A group of Iranian families who now live in various parts of Europe gathered recently at a camp in southern Sweden to renew old ties, enjoy sporting activities and discuss the political situation in their native land. VOA's Craig Fitzpatrick spent time with these families and shows us a weekend that these families will not soon forget. His report is narrated by Ted Landphair.

The lakes are a bit chilly in the Ostergotland area of southern Sweden but that does not stop a few brave souls from jumping in. And it was here recently that a group of Iranian families from around Europe came to play, socialize, and take part in efforts to free political prisoners back in their native land.

Some came from Germany, others from Italy, France, and elsewhere in Sweden. A few even came from Iran itself. Zoya Khan and her sister Sara are from London.

“The green space is amazing, the houses are beautiful, everything is so calm and quiet, which I think is ideal it you live in a busy city like London or New York, or wherever you are,” said Sara. “I think a week or two away from that is quite nice.

Zoya agrees. “It's just a very good opportunity to get together with loads of people that we've known before, and they live all over Europe, and also to get to obviously meet new people, to meet some new people, it's just a very good way of socializing, because on a day–to-day basis you don't really get to meet that many Iranians, especially in London.”

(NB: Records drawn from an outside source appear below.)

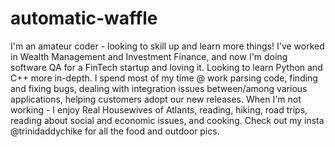 # automatic-waffle
I'm an amateur coder - looking to skill up and learn more things!
I've worked in Wealth Management and Investment Finance, and now I'm doing software QA for a FinTech startup and loving it. Looking to learn Python and C++ more in-depth.
I spend most of my time @ work parsing code, finding and fixing bugs, dealing with integration issues between/among various applications, helping customers adopt our new releases.
When I'm not working - I enjoy Real Housewives of Atlants, reading, hiking, road trips, reading about social and economic issues, and cooking. 
Check out my insta @trinidaddychike for all the food and outdoor pics.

Many of the adults here were former friends and neighbors back in Iran, but when they emigrated to various parts of Europe they lost contact with each other. So a few years ago they formed the Cultural Network of Iranians of the European Union and agreed to meet every year.

This year, they chose to meet in Sweden, and although many enjoyed the various physical activities provided by the camp, the fate of political prisoners held in Iran was on the mind of almost everyone.

Karim Shambayati, who is from Köln, Germany, came because he wanted to exchange ideas and emotions with other Iranians, and also for a more important cause. “One of the main targets of this camp has been toward the political freedom of prisoners, particularly Akbar Ganji and Nasser Zarafshan, and I wanted to take part in that effort.”

And photographs of Akbar Ganji, a journalist, and Nasser Zarafshan, a lawyer, were prominently displayed at a Human Rights concert on Saturday night. Both are being held for speaking out against the Iranian regime.

To put pressure on that regime, two young adults were chosen to meet with U.N. Secretary General Kofi Anan in New York and two others were chosen to meet with former President Nelson Mandela in South Africa. The young adults will ask these world leaders to write letters or in some way petition the Iranian government to release its political prisoners.